GOAL OF THE EXERCISE:
Your answer must be the lines from the start of the records through the line with "os los poderes", exactly as written, without the pictures.

INFORMATION SHOWN:
━━━━━━
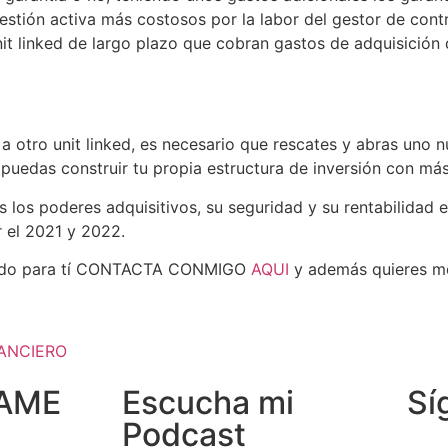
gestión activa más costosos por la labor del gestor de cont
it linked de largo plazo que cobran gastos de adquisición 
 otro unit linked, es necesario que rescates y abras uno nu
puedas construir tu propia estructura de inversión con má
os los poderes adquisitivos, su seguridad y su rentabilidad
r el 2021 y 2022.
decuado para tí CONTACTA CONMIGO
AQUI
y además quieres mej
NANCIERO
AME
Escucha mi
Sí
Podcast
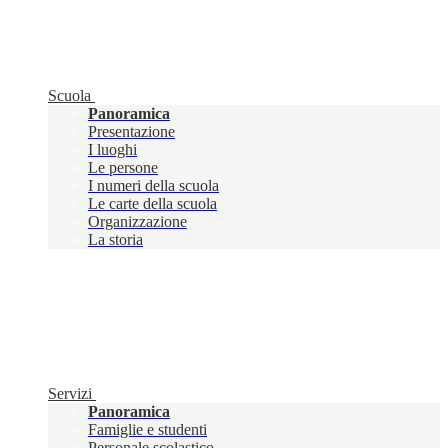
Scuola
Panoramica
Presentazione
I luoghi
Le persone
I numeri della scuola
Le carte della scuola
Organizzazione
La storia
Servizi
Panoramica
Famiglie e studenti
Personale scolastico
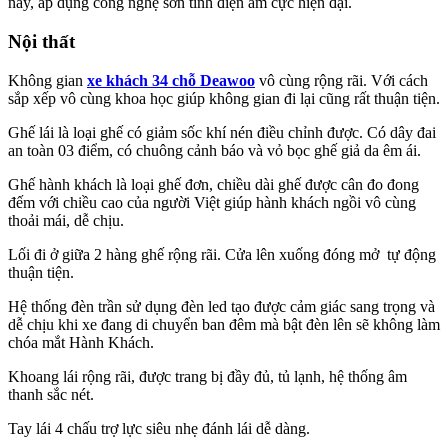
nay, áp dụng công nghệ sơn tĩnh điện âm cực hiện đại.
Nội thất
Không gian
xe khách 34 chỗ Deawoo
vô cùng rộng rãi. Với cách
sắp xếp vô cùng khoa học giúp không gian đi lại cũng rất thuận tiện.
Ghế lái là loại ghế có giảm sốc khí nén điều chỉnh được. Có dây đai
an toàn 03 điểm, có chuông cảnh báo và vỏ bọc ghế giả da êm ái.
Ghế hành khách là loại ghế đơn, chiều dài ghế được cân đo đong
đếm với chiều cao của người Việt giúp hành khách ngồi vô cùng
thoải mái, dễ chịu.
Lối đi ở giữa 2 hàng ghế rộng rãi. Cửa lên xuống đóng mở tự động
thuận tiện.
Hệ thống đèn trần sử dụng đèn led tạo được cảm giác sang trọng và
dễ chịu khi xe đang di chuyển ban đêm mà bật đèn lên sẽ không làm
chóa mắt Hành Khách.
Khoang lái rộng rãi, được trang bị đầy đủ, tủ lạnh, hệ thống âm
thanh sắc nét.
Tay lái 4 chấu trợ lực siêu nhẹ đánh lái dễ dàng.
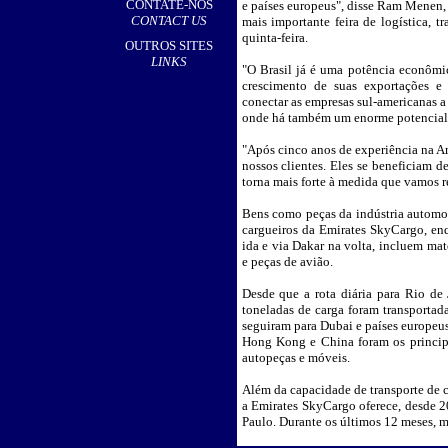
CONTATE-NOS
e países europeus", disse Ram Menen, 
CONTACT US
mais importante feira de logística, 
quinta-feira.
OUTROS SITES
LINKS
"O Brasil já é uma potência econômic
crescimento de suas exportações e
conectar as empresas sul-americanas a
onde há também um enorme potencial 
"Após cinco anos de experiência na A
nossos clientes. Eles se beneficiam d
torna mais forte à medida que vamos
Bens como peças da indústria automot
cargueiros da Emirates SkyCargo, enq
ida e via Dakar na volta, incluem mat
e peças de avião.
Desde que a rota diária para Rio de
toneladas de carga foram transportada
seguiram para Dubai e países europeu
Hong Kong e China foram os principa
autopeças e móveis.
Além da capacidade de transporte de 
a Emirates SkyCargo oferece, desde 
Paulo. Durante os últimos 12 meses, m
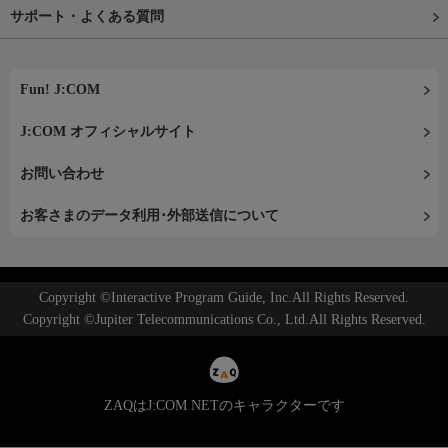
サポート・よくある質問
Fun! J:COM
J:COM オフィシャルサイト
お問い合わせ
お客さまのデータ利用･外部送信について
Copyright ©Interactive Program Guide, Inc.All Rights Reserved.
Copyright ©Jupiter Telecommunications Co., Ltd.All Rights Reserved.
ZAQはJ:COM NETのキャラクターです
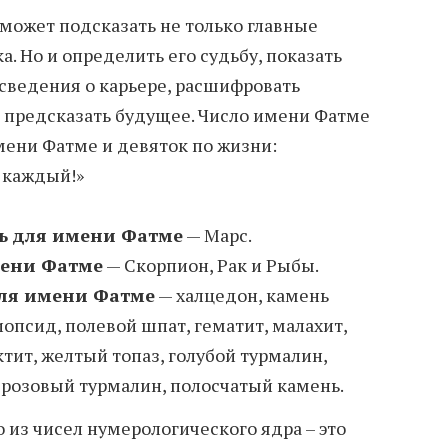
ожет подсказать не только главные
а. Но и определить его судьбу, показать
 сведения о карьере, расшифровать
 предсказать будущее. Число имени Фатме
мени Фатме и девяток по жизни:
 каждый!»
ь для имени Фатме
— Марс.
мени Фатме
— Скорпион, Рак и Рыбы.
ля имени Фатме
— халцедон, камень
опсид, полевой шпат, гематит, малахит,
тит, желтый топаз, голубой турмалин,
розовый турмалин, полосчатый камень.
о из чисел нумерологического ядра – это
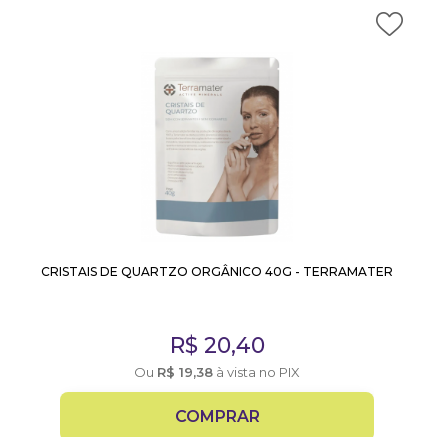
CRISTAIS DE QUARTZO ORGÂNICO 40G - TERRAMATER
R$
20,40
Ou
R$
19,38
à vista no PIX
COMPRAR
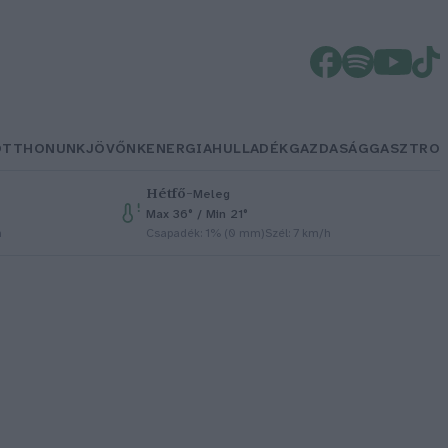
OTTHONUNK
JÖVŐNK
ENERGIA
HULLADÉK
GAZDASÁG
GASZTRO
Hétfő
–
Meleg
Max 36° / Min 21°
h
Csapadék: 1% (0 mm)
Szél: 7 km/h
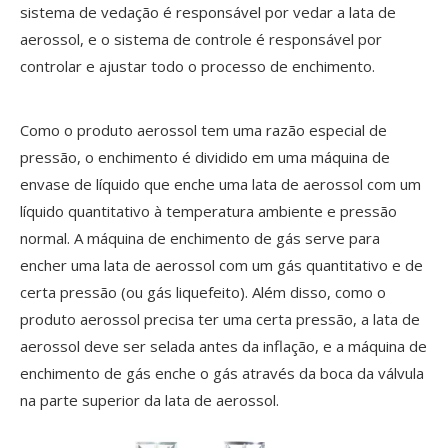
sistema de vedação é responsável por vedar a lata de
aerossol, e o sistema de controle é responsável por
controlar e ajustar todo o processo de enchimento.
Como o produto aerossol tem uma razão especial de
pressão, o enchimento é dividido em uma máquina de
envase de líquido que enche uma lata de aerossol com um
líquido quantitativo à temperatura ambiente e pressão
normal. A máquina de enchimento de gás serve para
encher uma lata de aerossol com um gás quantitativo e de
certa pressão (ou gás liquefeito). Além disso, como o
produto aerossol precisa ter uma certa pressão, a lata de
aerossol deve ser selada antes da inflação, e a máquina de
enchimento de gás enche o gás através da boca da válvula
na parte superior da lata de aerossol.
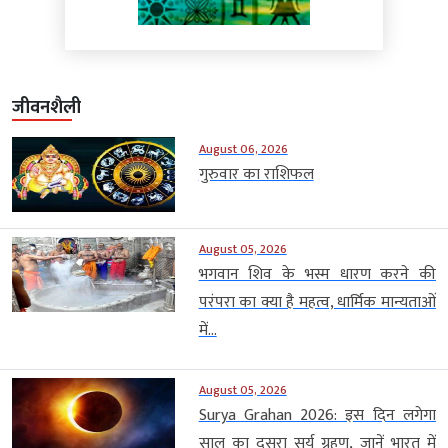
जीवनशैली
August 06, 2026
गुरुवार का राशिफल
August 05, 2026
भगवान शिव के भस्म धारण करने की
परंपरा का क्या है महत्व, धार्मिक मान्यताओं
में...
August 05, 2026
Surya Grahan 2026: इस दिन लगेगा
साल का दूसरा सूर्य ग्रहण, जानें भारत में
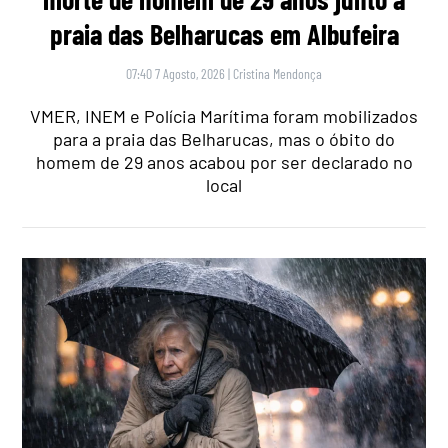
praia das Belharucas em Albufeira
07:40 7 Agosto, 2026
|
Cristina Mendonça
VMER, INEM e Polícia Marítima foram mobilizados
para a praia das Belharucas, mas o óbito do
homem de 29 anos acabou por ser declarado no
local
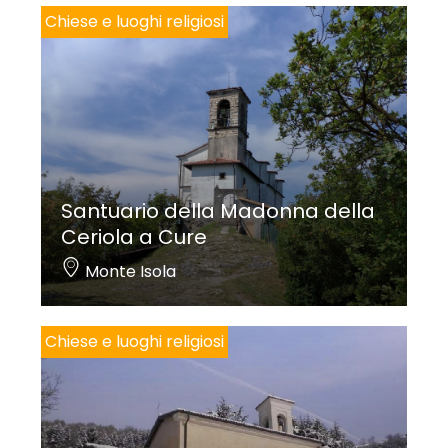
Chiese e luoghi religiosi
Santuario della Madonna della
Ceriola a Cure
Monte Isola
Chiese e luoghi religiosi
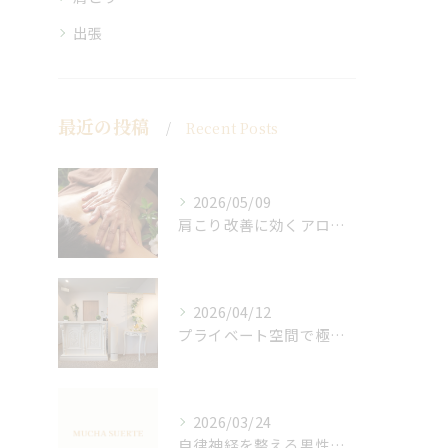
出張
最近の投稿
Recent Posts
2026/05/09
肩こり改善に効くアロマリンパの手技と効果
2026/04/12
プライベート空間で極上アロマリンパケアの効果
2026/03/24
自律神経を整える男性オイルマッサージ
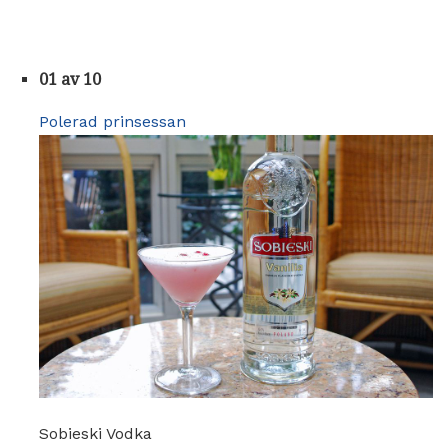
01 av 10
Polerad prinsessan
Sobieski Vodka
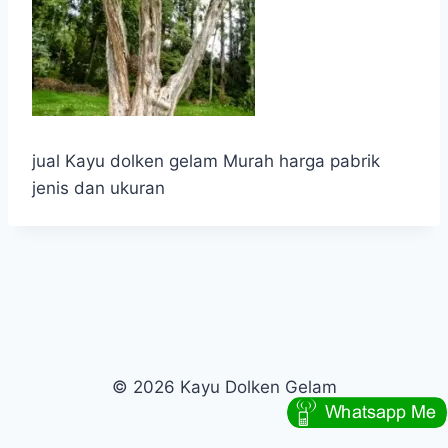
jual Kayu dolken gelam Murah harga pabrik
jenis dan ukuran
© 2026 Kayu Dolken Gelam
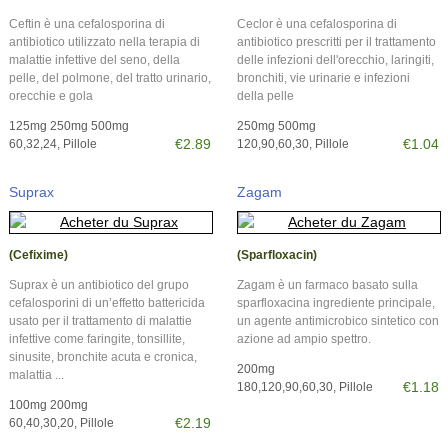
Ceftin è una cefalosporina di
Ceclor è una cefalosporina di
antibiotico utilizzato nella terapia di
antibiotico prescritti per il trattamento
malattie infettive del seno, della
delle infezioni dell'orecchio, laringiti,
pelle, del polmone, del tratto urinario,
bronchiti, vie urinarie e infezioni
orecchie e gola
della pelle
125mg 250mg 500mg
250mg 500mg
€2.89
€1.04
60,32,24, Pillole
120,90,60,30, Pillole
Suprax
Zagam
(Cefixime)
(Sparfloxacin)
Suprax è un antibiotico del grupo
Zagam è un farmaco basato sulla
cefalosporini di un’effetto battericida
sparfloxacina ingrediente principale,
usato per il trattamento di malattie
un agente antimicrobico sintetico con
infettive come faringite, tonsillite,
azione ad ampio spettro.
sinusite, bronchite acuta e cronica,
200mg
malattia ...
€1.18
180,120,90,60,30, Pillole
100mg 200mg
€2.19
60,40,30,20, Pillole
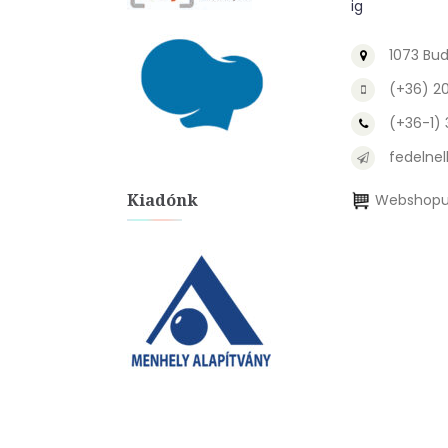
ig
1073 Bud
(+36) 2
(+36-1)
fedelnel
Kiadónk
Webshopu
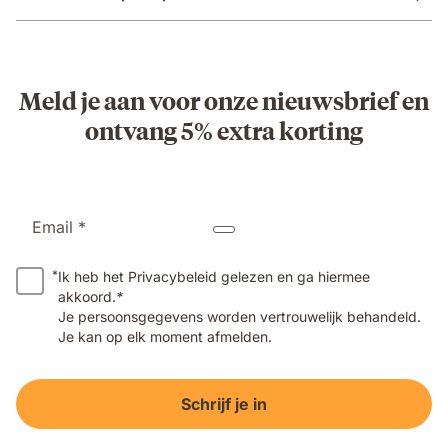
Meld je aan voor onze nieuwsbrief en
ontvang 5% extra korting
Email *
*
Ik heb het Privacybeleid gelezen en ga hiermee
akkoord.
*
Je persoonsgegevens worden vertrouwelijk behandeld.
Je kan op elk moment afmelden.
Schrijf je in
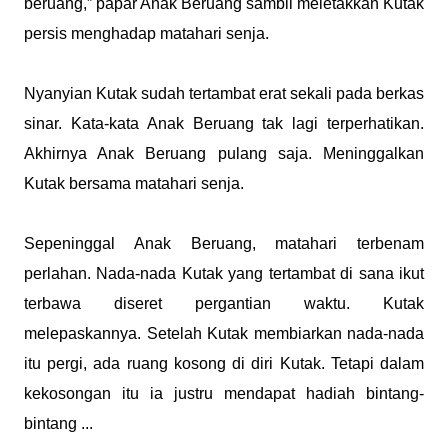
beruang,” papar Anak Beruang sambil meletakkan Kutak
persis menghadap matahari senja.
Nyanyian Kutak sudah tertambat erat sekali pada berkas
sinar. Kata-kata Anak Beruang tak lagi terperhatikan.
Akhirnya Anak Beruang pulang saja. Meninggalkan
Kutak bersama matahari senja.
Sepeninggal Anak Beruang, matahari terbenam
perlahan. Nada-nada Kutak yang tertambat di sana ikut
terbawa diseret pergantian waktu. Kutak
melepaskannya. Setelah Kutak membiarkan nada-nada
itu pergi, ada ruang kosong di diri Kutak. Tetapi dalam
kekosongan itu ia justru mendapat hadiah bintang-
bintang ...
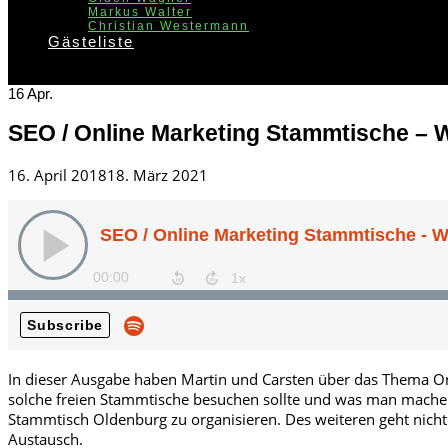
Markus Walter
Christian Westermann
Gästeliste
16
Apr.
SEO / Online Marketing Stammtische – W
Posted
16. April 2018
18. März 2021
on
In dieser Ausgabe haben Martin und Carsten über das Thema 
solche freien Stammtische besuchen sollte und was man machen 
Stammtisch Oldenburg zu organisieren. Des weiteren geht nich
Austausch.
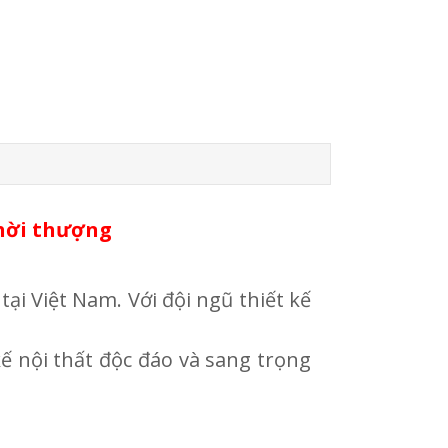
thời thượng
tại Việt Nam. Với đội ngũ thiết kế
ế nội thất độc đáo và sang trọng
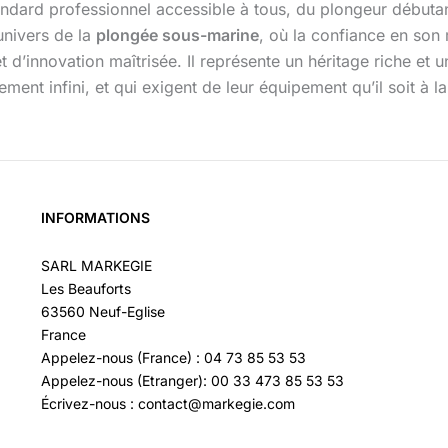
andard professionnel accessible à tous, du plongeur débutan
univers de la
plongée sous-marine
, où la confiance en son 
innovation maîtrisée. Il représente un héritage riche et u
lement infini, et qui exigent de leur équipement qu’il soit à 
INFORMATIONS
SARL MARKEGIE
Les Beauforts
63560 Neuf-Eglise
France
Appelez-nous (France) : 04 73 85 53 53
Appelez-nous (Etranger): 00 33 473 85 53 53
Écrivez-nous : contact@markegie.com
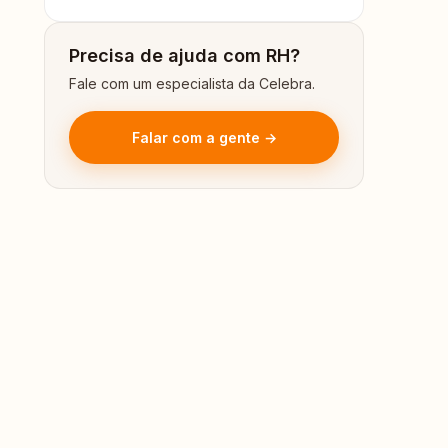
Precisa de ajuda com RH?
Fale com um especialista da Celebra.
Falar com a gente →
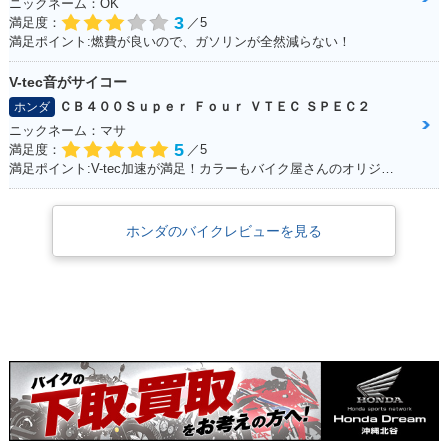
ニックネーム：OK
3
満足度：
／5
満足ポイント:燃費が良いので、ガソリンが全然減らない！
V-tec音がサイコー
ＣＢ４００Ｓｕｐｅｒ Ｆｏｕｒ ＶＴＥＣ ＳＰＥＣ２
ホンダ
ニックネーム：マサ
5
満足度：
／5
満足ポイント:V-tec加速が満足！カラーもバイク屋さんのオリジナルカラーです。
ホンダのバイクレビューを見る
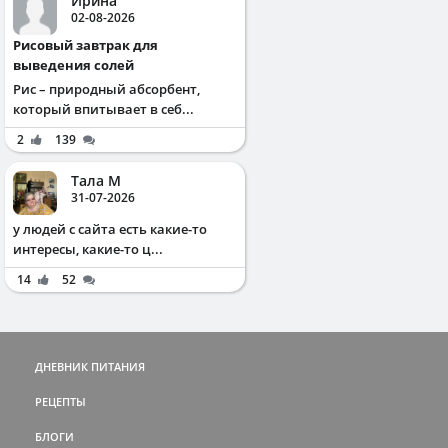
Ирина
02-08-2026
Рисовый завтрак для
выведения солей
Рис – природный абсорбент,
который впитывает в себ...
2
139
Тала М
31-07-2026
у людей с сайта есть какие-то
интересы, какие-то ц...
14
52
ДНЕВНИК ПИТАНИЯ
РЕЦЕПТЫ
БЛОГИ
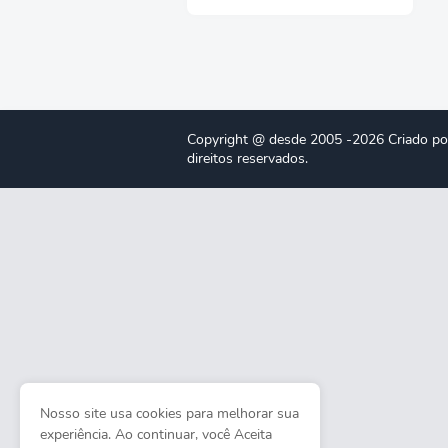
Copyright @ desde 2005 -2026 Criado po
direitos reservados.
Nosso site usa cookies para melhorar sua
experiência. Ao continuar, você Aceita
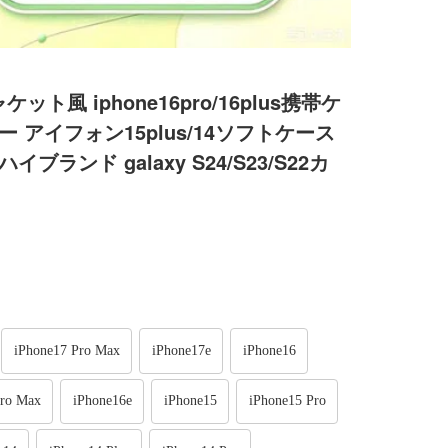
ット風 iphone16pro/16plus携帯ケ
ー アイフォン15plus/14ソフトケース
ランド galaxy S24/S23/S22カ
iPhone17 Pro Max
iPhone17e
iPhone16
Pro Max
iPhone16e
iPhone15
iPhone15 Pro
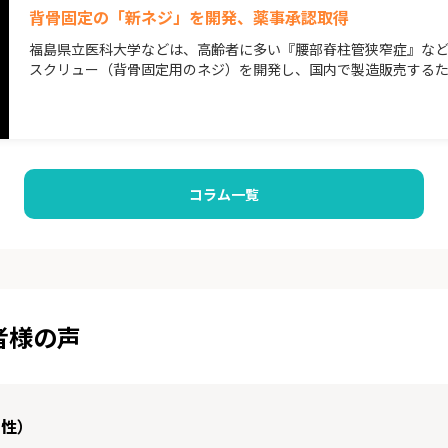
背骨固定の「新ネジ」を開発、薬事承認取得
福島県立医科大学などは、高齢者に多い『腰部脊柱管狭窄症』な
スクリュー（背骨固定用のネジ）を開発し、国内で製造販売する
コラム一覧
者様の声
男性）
━━━━━━
WRITTEN SOLUTION:
gestión activa más costosos por la labor del gestor de cont
it linked de largo plazo que cobran gastos de adquisición 
 otro unit linked, es necesario que rescates y abras uno nu
puedas construir tu propia estructura de inversión con má
os los poderes adquisitivos, su seguridad y su rentabilidad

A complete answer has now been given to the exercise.